= Albert Bruckner =

Swiss historian, palaeographer and medievalist (1904-1985)

Albert Bruckner (13 July 1904, Basel – 10 December 1985, Finkenberg, aged 81) was a Swiss historian, palaeographer and medievalist.

Albert Bruckner, the son of a pastor of the same name, studied history in Basel, Lausanne, Berlin, Florence and Münster. After his doctorate in Cologne in 1929, he was an assistant in Berlin. In 1931 he returned to Basel. From 1933 to 1941 he was active at the Staatsarchiv Basel-Stadt, and from 1961 to 1966 he was head of the department. From 1948 onwards, Bruckner was an extraordinary professor of medieval history at the University of Basel. From 1966 until 1974, he was head of the Helvetia Sacra.

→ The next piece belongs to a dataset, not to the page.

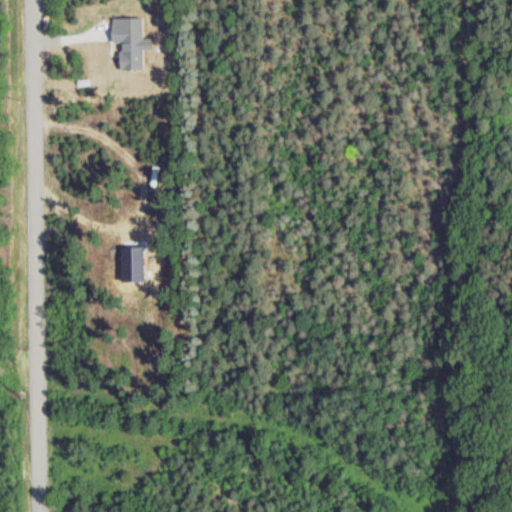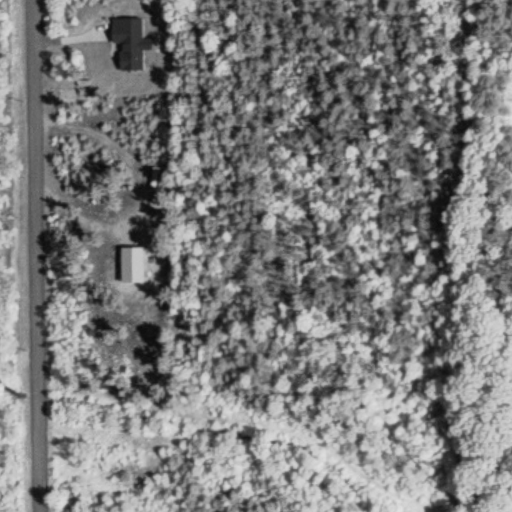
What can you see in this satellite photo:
building: (134, 41)
road: (38, 256)
building: (137, 264)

With Robert Marichal, Albert Bruckner is at the origin of the Chartae Latinae Antiquiores, a facsimile collection of documents written before 800, as a parallel company to the Codices Latini Antiquiores. After Bruckner's death, Robert Marichal was left single publishing director until 1994, when he was replaced by Hartmut Atsma and Jean Vezin.

== Works (selection) ==
- 1942: Schweizer Fahnenbuch. 2 vol., St. Gallen
- 1943: Schweizer Stempelschneider und Schriftgiesser. Geschichte des Stempelschnittes und Schriftgusses in Basel und der übrigen Schweiz von ihren Anfängen bis zur Gegenwart. Basel
- 1951: (with Edgar Bonjour) Basel und die Eidgenossen. Geschichte ihrer Beziehungen zur Erinnerung an Basels Eintritt in den Schweizerbund 1501. Basel.
- 1956: Die Zunft zu Brotbecken in Basel. Zur Siebenhundertjahrfeier ihrer Erwähnung. Basel.